* EXERCISE *
Return the full passage on smartphone tariff growth in Europe word for word.

* TEXT PASSAGE *
The mid to low tier was the fastest growing smartphone sector in 2009 in Europe, according to stats just released from comScore. comScore found that the fastest growth for smartphone adoption was for tariffs below €50 in France, Germany, Italy and Spain, and £35 in the UK.

Although adoption of high-end tariffs also showed good growth in the UK (60%) and France (43%), across the board it was the mid to low tier segment that topped the charts, with adoption of sub-€50 contracts growing 52% in France, about 40% in Germany and Spain and 14% in Italy.

That means that although operators are seeing a widening smartphone user base, they will not necessarily see the same lift in data loads – and with it the same data-profit gap – that they have seen with high end smartphones.

Despite recent offers for the iPhone at lower monthly tariffs, Alistair Hill, senior mobile analyst at comScore, said that tariffs at that range tended also to come with mid to low tier devices, typically Symbian devices or perhaps Android, although Android still has a very low market penetration overall.

* DATA PROVIDED *
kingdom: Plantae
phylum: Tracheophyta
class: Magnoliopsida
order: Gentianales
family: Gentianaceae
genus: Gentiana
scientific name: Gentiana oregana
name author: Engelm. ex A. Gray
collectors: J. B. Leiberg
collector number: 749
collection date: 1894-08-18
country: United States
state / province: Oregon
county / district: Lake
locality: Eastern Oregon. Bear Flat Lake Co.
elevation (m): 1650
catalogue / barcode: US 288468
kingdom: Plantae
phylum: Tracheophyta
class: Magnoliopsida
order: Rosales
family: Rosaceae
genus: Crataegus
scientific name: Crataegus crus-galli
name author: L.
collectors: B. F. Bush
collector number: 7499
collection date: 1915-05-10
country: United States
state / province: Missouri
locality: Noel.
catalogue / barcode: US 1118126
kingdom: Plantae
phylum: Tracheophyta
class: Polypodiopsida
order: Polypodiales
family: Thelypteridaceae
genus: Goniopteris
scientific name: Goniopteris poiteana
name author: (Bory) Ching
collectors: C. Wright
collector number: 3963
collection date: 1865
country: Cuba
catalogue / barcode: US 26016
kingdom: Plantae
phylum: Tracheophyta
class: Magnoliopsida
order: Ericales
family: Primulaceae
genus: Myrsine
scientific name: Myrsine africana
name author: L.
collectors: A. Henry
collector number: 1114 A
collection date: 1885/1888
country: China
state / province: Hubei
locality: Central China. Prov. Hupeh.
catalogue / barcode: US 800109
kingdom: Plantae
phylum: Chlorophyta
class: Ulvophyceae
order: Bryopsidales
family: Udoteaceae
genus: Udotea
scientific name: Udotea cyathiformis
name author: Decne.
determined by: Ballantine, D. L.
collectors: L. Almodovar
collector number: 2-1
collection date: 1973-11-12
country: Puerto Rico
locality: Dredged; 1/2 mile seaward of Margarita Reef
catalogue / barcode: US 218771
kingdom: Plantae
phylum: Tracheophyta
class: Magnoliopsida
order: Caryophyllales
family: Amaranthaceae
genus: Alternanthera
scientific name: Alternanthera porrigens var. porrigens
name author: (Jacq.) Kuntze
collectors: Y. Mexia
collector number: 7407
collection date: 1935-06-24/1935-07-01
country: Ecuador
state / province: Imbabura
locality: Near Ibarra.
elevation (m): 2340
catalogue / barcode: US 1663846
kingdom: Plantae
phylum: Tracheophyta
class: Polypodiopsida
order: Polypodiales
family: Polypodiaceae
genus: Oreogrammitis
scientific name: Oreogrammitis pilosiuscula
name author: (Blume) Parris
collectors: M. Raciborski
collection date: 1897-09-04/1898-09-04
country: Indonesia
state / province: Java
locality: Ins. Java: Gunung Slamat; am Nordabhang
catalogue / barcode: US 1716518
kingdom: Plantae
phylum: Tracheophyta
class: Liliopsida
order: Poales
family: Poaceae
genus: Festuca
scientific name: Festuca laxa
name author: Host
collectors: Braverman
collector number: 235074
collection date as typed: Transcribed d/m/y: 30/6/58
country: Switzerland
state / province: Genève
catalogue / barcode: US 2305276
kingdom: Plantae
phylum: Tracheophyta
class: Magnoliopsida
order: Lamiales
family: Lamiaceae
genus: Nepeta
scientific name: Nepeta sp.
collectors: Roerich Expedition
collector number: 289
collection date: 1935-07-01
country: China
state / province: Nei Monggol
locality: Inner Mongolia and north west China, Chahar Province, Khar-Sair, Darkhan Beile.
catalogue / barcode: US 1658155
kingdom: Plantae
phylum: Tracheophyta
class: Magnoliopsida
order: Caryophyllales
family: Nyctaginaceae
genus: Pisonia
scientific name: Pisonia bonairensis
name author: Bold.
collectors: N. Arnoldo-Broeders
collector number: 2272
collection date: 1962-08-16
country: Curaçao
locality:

* RESPONSE BOX *
The mid to low tier was the fastest growing smartphone sector in 2009 in Europe, according to stats just released from comScore. comScore found that the fastest growth for smartphone adoption was for tariffs below €50 in France, Germany, Italy and Spain, and £35 in the UK.

Although adoption of high-end tariffs also showed good growth in the UK (60%) and France (43%), across the board it was the mid to low tier segment that topped the charts, with adoption of sub-€50 contracts growing 52% in France, about 40% in Germany and Spain and 14% in Italy.

That means that although operators are seeing a widening smartphone user base, they will not necessarily see the same lift in data loads – and with it the same data-profit gap – that they have seen with high end smartphones.

Despite recent offers for the iPhone at lower monthly tariffs, Alistair Hill, senior mobile analyst at comScore, said that tariffs at that range tended also to come with mid to low tier devices, typically Symbian devices or perhaps Android, although Android still has a very low market penetration overall.